**TASK MATERIAL**
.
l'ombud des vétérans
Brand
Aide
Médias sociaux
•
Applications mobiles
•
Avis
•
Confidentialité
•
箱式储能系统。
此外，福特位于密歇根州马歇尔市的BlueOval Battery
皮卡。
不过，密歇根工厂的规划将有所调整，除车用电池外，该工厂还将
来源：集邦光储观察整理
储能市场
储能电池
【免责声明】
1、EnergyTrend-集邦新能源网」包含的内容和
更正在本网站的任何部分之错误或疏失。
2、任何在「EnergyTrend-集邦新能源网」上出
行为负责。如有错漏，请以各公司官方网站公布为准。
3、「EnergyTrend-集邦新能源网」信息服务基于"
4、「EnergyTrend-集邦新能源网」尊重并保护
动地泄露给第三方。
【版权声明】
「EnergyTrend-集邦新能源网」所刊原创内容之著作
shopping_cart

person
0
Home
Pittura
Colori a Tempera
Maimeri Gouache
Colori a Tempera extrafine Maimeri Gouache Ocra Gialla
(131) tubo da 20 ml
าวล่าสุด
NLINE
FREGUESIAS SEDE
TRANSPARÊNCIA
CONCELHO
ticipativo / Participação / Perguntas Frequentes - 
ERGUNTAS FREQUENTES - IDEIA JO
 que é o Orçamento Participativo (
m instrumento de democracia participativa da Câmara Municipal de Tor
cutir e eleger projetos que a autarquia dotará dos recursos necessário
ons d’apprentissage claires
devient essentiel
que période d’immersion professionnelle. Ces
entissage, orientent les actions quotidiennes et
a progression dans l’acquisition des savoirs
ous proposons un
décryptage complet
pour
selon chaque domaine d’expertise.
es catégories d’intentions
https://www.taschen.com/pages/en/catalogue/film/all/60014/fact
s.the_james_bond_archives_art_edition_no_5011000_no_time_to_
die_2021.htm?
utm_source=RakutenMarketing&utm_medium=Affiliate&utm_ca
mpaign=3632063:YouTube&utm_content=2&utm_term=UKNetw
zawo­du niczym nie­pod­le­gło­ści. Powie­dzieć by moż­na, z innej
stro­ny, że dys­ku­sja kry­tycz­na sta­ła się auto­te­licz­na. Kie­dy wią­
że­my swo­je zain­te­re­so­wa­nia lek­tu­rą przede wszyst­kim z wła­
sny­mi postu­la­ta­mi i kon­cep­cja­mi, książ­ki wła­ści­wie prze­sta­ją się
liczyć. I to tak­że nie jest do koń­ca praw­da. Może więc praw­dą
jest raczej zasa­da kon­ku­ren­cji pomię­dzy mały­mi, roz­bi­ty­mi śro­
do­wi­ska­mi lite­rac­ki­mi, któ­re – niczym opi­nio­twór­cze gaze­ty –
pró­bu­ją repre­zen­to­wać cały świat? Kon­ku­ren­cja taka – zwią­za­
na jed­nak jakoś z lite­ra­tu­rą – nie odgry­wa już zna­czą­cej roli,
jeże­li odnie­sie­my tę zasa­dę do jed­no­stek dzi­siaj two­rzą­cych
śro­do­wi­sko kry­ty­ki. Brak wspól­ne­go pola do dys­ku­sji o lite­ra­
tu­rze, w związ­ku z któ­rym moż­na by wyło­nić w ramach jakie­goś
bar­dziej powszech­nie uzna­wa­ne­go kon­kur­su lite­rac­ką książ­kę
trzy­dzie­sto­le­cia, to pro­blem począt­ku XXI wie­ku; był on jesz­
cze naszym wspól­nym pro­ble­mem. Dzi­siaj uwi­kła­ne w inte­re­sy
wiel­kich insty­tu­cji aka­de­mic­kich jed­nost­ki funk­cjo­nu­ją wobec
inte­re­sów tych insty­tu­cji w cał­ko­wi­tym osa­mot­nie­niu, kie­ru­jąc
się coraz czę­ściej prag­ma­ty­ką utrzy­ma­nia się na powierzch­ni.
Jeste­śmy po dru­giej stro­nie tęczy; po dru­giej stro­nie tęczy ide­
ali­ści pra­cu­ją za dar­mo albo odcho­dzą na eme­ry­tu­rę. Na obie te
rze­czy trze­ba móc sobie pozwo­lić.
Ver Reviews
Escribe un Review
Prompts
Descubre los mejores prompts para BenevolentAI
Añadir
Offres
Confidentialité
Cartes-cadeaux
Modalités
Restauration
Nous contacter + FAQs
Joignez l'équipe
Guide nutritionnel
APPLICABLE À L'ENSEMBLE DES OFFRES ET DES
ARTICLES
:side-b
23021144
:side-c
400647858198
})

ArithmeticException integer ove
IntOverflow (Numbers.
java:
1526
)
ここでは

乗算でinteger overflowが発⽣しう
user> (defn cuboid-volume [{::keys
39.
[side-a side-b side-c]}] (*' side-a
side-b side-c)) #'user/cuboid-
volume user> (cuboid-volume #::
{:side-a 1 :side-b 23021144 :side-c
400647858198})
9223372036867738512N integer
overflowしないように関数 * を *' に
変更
---
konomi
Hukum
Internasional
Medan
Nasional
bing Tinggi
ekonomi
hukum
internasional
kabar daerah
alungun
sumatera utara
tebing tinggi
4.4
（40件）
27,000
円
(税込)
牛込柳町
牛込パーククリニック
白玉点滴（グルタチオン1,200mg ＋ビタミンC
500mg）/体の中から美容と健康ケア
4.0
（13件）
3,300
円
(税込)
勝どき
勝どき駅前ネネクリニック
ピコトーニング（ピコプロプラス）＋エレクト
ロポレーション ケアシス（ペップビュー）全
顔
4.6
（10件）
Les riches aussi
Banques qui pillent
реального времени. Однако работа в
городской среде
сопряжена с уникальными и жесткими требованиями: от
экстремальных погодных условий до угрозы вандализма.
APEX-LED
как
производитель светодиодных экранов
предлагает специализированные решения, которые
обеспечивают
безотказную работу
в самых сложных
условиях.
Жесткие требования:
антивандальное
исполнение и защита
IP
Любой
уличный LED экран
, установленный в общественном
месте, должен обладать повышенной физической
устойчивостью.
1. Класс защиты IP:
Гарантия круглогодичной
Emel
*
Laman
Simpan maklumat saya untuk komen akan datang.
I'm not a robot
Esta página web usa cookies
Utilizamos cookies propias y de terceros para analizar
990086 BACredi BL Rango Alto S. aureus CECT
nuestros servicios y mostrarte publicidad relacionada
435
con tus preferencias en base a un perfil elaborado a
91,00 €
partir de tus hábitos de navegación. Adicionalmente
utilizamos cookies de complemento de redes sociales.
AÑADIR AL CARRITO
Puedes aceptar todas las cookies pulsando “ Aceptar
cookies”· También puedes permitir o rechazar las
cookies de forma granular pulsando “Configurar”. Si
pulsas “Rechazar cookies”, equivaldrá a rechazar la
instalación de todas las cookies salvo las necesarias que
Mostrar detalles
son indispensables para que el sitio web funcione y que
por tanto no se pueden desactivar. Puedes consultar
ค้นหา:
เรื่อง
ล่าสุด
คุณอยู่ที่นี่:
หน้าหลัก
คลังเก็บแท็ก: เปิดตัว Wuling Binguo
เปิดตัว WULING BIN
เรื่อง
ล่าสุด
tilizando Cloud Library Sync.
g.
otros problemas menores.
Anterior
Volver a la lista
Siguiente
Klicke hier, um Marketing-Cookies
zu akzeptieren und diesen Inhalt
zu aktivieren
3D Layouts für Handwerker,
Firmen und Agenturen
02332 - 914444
* * *
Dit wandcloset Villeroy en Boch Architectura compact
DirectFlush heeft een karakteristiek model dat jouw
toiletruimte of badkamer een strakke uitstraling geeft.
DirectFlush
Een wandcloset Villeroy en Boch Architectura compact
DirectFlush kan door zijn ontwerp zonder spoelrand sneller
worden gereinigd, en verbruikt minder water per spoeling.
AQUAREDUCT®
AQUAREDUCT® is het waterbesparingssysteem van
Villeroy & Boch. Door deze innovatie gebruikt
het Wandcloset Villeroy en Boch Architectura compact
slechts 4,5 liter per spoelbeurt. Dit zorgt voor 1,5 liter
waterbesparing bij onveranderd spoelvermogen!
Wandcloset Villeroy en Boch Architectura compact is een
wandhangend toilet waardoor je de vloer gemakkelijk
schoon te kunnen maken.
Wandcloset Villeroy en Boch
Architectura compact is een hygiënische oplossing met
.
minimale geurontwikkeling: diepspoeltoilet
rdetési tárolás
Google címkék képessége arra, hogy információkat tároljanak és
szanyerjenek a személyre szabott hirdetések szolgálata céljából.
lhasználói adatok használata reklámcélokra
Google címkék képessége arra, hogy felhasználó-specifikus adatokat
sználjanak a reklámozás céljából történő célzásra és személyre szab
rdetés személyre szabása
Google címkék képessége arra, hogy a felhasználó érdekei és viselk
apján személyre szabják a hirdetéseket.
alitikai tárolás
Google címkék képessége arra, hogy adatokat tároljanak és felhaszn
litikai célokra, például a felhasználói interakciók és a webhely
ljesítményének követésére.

**BRIEF**
Search the entries for the word "wspól" and show every line that has it.

**ANSWER BELOW**
śro­do­wi­sko kry­ty­ki. Brak wspól­ne­go pola do dys­ku­sji o lite­ra­
cze naszym wspól­nym pro­ble­mem. Dzi­siaj uwi­kła­ne w inte­re­sy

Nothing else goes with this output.